Excerpt to read:
** begin **

Teaching Movement to Music

One thing that I’ve noticed over the years is that once students get to grade 7-8 level, most still do a poor job of moving to the music. Music as a performance is part visual so it’s important that one actually moves in such a way that’s representative of the music. I can only guess that for many of them, there is a lack of experience with small ensemble performance, like duets, trios etc.

Yes, many students struggle with tapping beats and other coordination issues early on, and I make sure that they develop this skill as soon as possible, but I’m talking students way beyond this stage.

Here are some examples of awkwardness.

  • Difficulty in cueing leading notes (so that an accompanist knows when to come in).
  • The body moving down during an up beat and up during a down beat.
  • Lots of random (almost twitchy) little up and down movements during a long phrase.
  • Lifting the clarinet bell up too high and at strange times.
  • Sinking the clarinet bell much lower than what has happened before.
  • Making a down beat happen on ‘important looking’ notes rather than actual beats.

** end **

Written tasks:
1. In the piece on teaching movement to music, at what grade level are most students said to still move poorly to the music?
2. Continue the piece on teaching movement to music from its last line.

Data supplied:

** begin **

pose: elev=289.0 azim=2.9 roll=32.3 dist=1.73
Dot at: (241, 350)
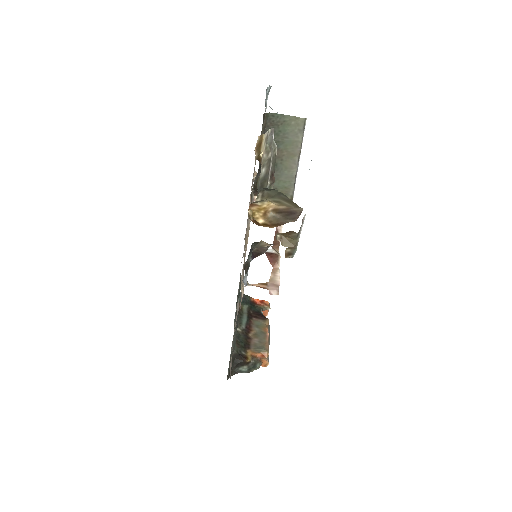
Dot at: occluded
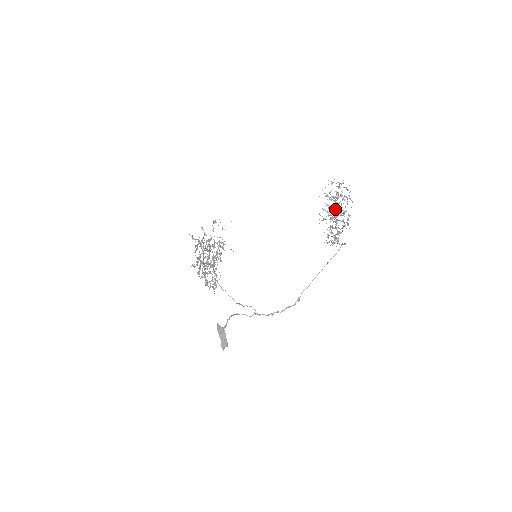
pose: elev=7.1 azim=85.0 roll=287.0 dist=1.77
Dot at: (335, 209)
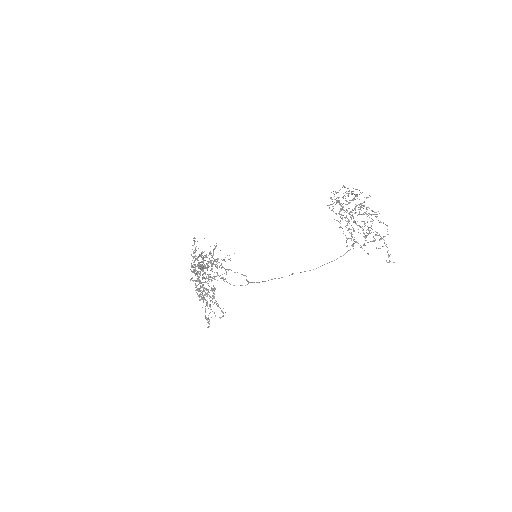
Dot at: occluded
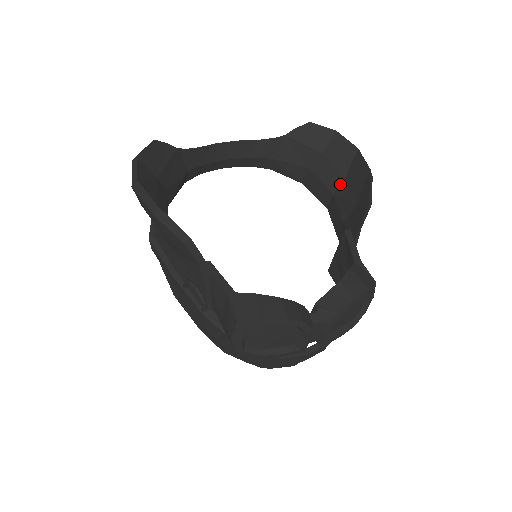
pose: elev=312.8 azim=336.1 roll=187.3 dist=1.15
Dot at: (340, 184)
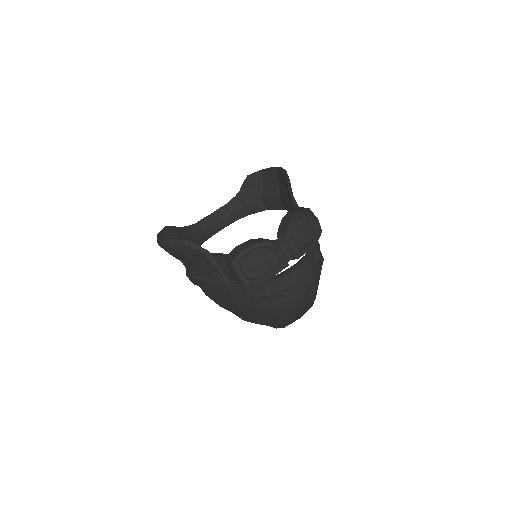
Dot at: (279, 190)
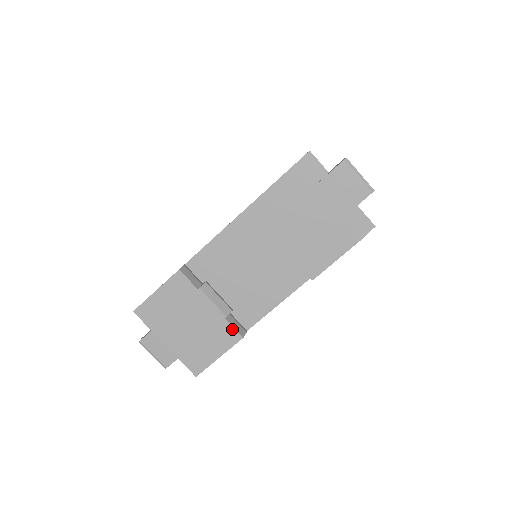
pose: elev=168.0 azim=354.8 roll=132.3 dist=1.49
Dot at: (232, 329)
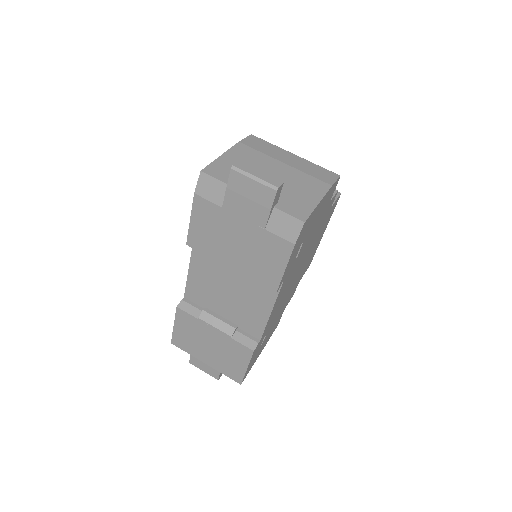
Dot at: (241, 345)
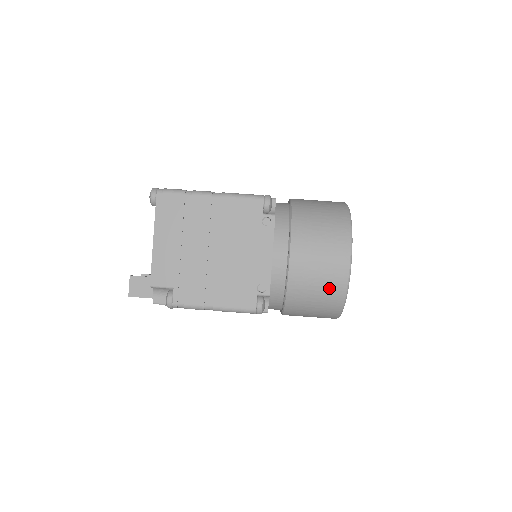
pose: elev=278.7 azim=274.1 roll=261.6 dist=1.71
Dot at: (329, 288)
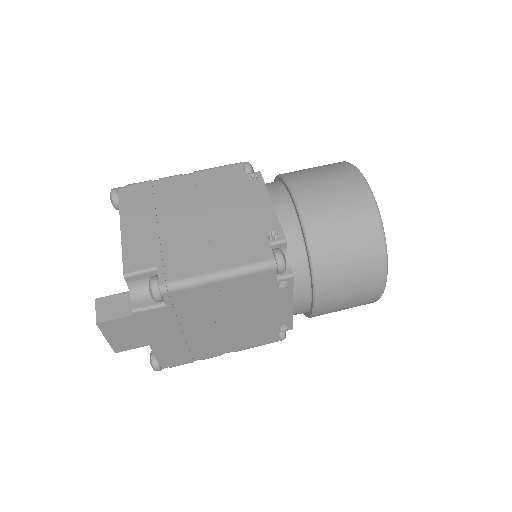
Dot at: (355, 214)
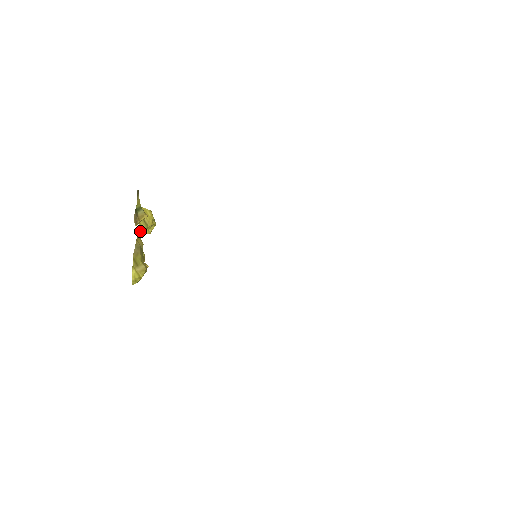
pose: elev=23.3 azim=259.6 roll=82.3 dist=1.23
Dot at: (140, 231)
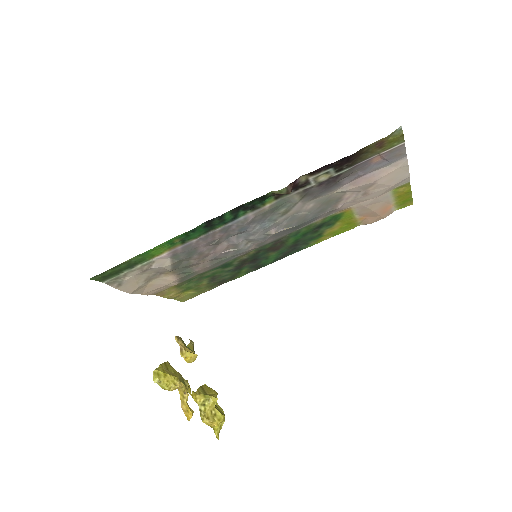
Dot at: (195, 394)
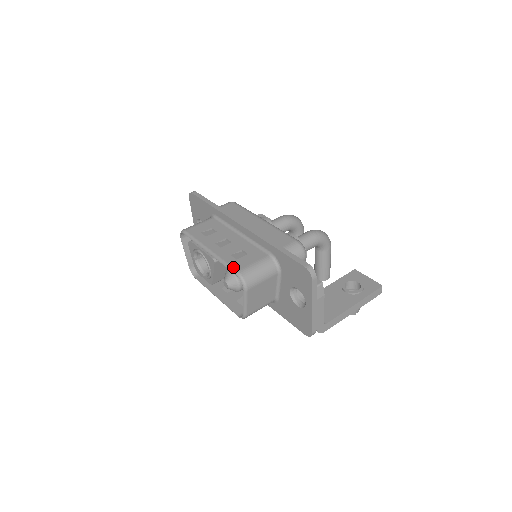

** end **
** begin **

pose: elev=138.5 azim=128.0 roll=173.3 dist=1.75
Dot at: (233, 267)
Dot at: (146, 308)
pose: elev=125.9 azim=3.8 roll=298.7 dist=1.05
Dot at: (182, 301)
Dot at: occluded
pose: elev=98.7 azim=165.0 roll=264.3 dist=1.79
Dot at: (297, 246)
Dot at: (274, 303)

** end **

Written responses:
1. Grade 7-8 level.

2.
On beats and off beats

At its most basic, the music comprises of on beats and off beats. The foot taps a downbeat and is up (or in transitional movement) during the offbeat. In computer gaming terms, it’s game over as soon as that foot hits the offbeat (missing an on beat is less dramatic).

Moving to the music is merely an extension of the foot tap. A performer shouldn’t be tapping their foot (this isn’t a hoe down) so it’s the motion of the clarinet bell that take its place. The hands, then arms, then body are all attached, so ultimately everything moves together to replicate the foot tap. This brings on the next point…

Move like a conductor: the invisible box

A conductor moves their arms within an invisible box. The box has a base level; the arms move down to it but never below it. The box has a top; the arms move up to it, but never beyond it. At its simplest, keeping within that same sized box creates predictability to the watcher.

The conducting equivalent of tapping the foot is reaching/tapping the bottom of the invisible box. The opposite is true for the top of the box being an offbeat.

When a student’s clarinet bell moves beyond that box, awkwardness ensues, however, there is one particular case where, even when keeping to the box, the awkwardness is still possible. That is…

Too much ‘up’

Oftentimes, the students hits the downbeat and instantly bounces their bell airborne. With the clarinet bell up too early, the awkwardly long transitional movement tempts the student to move the bell down again and bang, they’ve just gone down on an offbeat.

Usually the simplest answer is just to get the student to chill, relax, and use simple, small casual movements; not ‘oh my god, the music is so insane!’ erratic movements.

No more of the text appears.